** begin SUPPLIED RECORDS **

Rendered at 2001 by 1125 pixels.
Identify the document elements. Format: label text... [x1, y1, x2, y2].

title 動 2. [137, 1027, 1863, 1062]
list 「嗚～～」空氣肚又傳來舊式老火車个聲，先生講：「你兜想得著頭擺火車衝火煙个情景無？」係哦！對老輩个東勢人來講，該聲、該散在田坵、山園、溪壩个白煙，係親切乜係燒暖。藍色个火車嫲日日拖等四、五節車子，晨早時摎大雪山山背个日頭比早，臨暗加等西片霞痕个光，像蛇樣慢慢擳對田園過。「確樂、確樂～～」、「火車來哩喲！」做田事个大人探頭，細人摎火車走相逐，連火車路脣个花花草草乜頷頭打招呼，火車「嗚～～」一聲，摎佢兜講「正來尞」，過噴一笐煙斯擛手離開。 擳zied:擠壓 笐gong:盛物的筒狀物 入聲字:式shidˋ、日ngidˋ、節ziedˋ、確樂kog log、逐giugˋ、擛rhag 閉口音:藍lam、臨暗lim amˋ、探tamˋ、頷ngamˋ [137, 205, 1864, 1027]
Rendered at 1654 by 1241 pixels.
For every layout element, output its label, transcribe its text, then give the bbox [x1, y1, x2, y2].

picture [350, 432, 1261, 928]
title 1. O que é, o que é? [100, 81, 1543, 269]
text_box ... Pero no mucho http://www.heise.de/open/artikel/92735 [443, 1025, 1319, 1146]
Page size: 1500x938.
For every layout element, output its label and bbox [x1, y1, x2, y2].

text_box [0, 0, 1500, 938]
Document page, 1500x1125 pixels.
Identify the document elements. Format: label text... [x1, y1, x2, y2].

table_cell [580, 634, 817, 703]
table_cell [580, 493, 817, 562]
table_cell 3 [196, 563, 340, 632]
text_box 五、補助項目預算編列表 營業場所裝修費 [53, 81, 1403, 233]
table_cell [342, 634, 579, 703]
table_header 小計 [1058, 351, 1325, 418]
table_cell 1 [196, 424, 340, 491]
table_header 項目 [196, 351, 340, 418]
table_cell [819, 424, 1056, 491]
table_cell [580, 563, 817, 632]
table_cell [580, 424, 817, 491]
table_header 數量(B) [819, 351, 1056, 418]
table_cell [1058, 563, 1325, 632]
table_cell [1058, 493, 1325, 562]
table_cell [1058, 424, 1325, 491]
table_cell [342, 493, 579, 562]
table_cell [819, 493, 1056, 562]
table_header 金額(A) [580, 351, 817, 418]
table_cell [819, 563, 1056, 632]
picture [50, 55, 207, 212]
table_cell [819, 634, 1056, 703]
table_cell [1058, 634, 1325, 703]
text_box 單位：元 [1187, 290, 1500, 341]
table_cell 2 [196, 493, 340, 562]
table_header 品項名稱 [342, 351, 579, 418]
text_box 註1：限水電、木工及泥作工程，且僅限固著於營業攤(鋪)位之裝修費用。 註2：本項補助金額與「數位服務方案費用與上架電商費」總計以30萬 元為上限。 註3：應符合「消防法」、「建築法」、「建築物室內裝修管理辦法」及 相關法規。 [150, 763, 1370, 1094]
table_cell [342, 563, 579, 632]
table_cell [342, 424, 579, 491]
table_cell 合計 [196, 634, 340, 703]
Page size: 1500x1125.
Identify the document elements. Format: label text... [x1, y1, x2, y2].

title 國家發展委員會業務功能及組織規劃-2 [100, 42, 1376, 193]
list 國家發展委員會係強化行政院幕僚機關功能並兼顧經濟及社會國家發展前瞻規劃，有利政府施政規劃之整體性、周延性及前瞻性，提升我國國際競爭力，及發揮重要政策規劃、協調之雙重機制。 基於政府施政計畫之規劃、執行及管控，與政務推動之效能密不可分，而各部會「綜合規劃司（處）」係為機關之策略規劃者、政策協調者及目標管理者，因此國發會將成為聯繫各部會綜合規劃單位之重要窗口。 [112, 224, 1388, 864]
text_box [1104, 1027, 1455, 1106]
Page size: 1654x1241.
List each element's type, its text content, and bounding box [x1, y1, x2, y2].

** end SUPPLIED RECORDS **

*DO THIS*. Repeat all of the rows above line by line, without changing a single character.

*FULL ANSWER*.
Rendered at 2001 by 1125 pixels.
Identify the document elements. Format: label text... [x1, y1, x2, y2].

title 動 2. [137, 1027, 1863, 1062]
list 「嗚～～」空氣肚又傳來舊式老火車个聲，先生講：「你兜想得著頭擺火車衝火煙个情景無？」係哦！對老輩个東勢人來講，該聲、該散在田坵、山園、溪壩个白煙，係親切乜係燒暖。藍色个火車嫲日日拖等四、五節車子，晨早時摎大雪山山背个日頭比早，臨暗加等西片霞痕个光，像蛇樣慢慢擳對田園過。「確樂、確樂～～」、「火車來哩喲！」做田事个大人探頭，細人摎火車走相逐，連火車路脣个花花草草乜頷頭打招呼，火車「嗚～～」一聲，摎佢兜講「正來尞」，過噴一笐煙斯擛手離開。 擳zied:擠壓 笐gong:盛物的筒狀物 入聲字:式shidˋ、日ngidˋ、節ziedˋ、確樂kog log、逐giugˋ、擛rhag 閉口音:藍lam、臨暗lim amˋ、探tamˋ、頷ngamˋ [137, 205, 1864, 1027]
Rendered at 1654 by 1241 pixels.
For every layout element, output its label, transcribe its text, then give the bbox [x1, y1, x2, y2].

picture [350, 432, 1261, 928]
title 1. O que é, o que é? [100, 81, 1543, 269]
text_box ... Pero no mucho http://www.heise.de/open/artikel/92735 [443, 1025, 1319, 1146]
Page size: 1500x938.
For every layout element, output its label and bbox [x1, y1, x2, y2].

text_box [0, 0, 1500, 938]
Document page, 1500x1125 pixels.
Identify the document elements. Format: label text... [x1, y1, x2, y2].

table_cell [580, 634, 817, 703]
table_cell [580, 493, 817, 562]
table_cell 3 [196, 563, 340, 632]
text_box 五、補助項目預算編列表 營業場所裝修費 [53, 81, 1403, 233]
table_cell [342, 634, 579, 703]
table_header 小計 [1058, 351, 1325, 418]
table_cell 1 [196, 424, 340, 491]
table_header 項目 [196, 351, 340, 418]
table_cell [819, 424, 1056, 491]
table_cell [580, 563, 817, 632]
table_cell [580, 424, 817, 491]
table_header 數量(B) [819, 351, 1056, 418]
table_cell [1058, 563, 1325, 632]
table_cell [1058, 493, 1325, 562]
table_cell [1058, 424, 1325, 491]
table_cell [342, 493, 579, 562]
table_cell [819, 493, 1056, 562]
table_header 金額(A) [580, 351, 817, 418]
table_cell [819, 563, 1056, 632]
picture [50, 55, 207, 212]
table_cell [819, 634, 1056, 703]
table_cell [1058, 634, 1325, 703]
text_box 單位：元 [1187, 290, 1500, 341]
table_cell 2 [196, 493, 340, 562]
table_header 品項名稱 [342, 351, 579, 418]
text_box 註1：限水電、木工及泥作工程，且僅限固著於營業攤(鋪)位之裝修費用。 註2：本項補助金額與「數位服務方案費用與上架電商費」總計以30萬 元為上限。 註3：應符合「消防法」、「建築法」、「建築物室內裝修管理辦法」及 相關法規。 [150, 763, 1370, 1094]
table_cell [342, 563, 579, 632]
table_cell [342, 424, 579, 491]
table_cell 合計 [196, 634, 340, 703]
Page size: 1500x1125.
Identify the document elements. Format: label text... [x1, y1, x2, y2].

title 國家發展委員會業務功能及組織規劃-2 [100, 42, 1376, 193]
list 國家發展委員會係強化行政院幕僚機關功能並兼顧經濟及社會國家發展前瞻規劃，有利政府施政規劃之整體性、周延性及前瞻性，提升我國國際競爭力，及發揮重要政策規劃、協調之雙重機制。 基於政府施政計畫之規劃、執行及管控，與政務推動之效能密不可分，而各部會「綜合規劃司（處）」係為機關之策略規劃者、政策協調者及目標管理者，因此國發會將成為聯繫各部會綜合規劃單位之重要窗口。 [112, 224, 1388, 864]
text_box [1104, 1027, 1455, 1106]
Page size: 1654x1241.
List each element's type, its text content, and bounding box [x1, y1, x2, y2].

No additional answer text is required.